● PROBLEM STATEMENT: Output each record exactly, excluding pictures.

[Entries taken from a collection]
>>>>
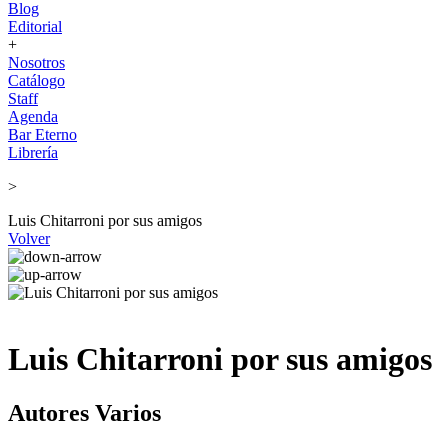
Blog
Editorial
+
Nosotros
Catálogo
Staff
Agenda
Bar Eterno
Librería
>
Luis Chitarroni por sus amigos
Volver
Luis Chitarroni por sus amigos
Autores Varios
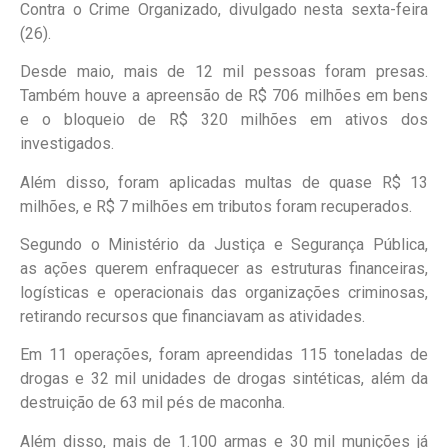
Contra o Crime Organizado, divulgado nesta sexta-feira
(26).
Desde maio, mais de 12 mil pessoas foram presas.
Também houve a apreensão de R$ 706 milhões em bens
e o bloqueio de R$ 320 milhões em ativos dos
investigados.
Além disso, foram aplicadas multas de quase R$ 13
milhões, e R$ 7 milhões em tributos foram recuperados.
Segundo o Ministério da Justiça e Segurança Pública,
as ações querem enfraquecer as estruturas financeiras,
logísticas e operacionais das organizações criminosas,
retirando recursos que financiavam as atividades.
Em 11 operações, foram apreendidas 115 toneladas de
drogas e 32 mil unidades de drogas sintéticas, além da
destruição de 63 mil pés de maconha.
Além disso, mais de 1.100 armas e 30 mil munições já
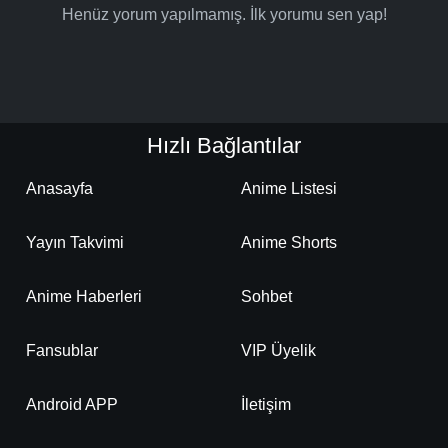
Henüz yorum yapılmamış. İlk yorumu sen yap!
Hızlı Bağlantılar
Anasayfa
Anime Listesi
Yayın Takvimi
Anime Shorts
Anime Haberleri
Sohbet
Fansublar
VIP Üyelik
Android APP
İletişim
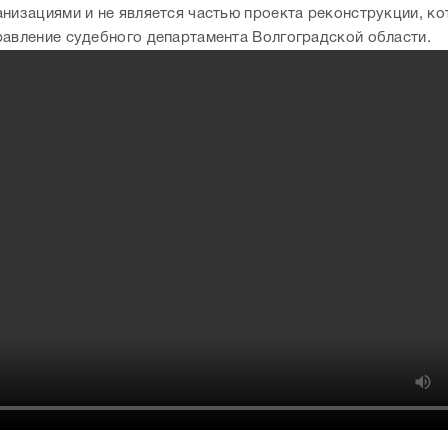
анизациями и не является частью проекта реконструкции, к
равление судебного департамента Волгоградской области.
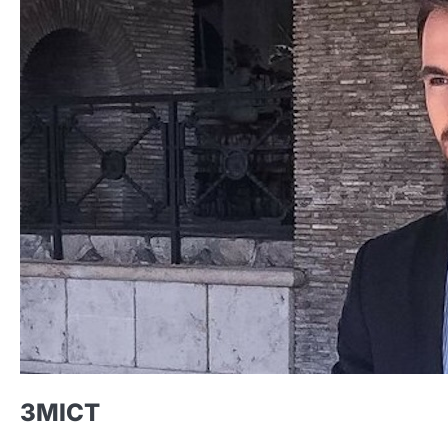
ЗМІСТ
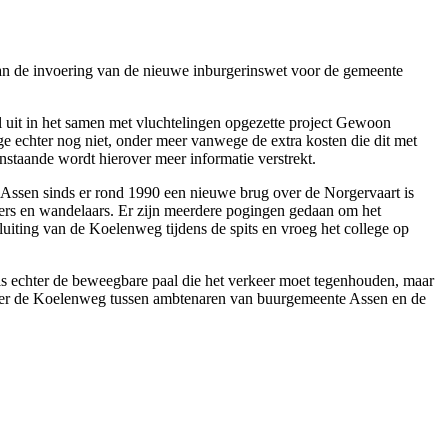
van de invoering van de nieuwe inburgerinswet voor de gemeente
 uit in het samen met vluchtelingen opgezette project Gewoon
ge echter nog niet, onder meer vanwege de extra kosten die dit met
staande wordt hierover meer informatie verstrekt.
 Assen sinds er rond 1990 een nieuwe brug over de Norgervaart is
sers en wandelaars. Er zijn meerdere pogingen gedaan om het
uiting van de Koelenweg tijdens de spits en vroeg het college op
is echter de beweegbare paal die het verkeer moet tegenhouden, maar
 over de Koelenweg tussen ambtenaren van buurgemeente Assen en de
<<<<
● COMPLETED TASK:
Blog
Editorial
+
Nosotros
Catálogo
Staff
Agenda
Bar Eterno
Librería
>
Luis Chitarroni por sus amigos
Volver
Luis Chitarroni por sus amigos
Autores Varios
Contra o Crime Organizado, divulgado nesta sexta-feira
(26).
Desde maio, mais de 12 mil pessoas foram presas.
Também houve a apreensão de R$ 706 milhões em bens
e o bloqueio de R$ 320 milhões em ativos dos
investigados.
Além disso, foram aplicadas multas de quase R$ 13
milhões, e R$ 7 milhões em tributos foram recuperados.
Segundo o Ministério da Justiça e Segurança Pública,
as ações querem enfraquecer as estruturas financeiras,
logísticas e operacionais das organizações criminosas,
retirando recursos que financiavam as atividades.
Em 11 operações, foram apreendidas 115 toneladas de
drogas e 32 mil unidades de drogas sintéticas, além da
destruição de 63 mil pés de maconha.
Além disso, mais de 1.100 armas e 30 mil munições já
Henüz yorum yapılmamış. İlk yorumu sen yap!
Hızlı Bağlantılar
Anasayfa
Anime Listesi
Yayın Takvimi
Anime Shorts
Anime Haberleri
Sohbet
Fansublar
VIP Üyelik
Android APP
İletişim
анизациями и не является частью проекта реконструкции, к
равление судебного департамента Волгоградской области.
ЗМІСТ
van de invoering van de nieuwe inburgerinswet voor de gemeente
 uit in het samen met vluchtelingen opgezette project Gewoon
ge echter nog niet, onder meer vanwege de extra kosten die dit met
staande wordt hierover meer informatie verstrekt.
 Assen sinds er rond 1990 een nieuwe brug over de Norgervaart is
sers en wandelaars. Er zijn meerdere pogingen gedaan om het
uiting van de Koelenweg tijdens de spits en vroeg het college op
is echter de beweegbare paal die het verkeer moet tegenhouden, maar
 over de Koelenweg tussen ambtenaren van buurgemeente Assen en de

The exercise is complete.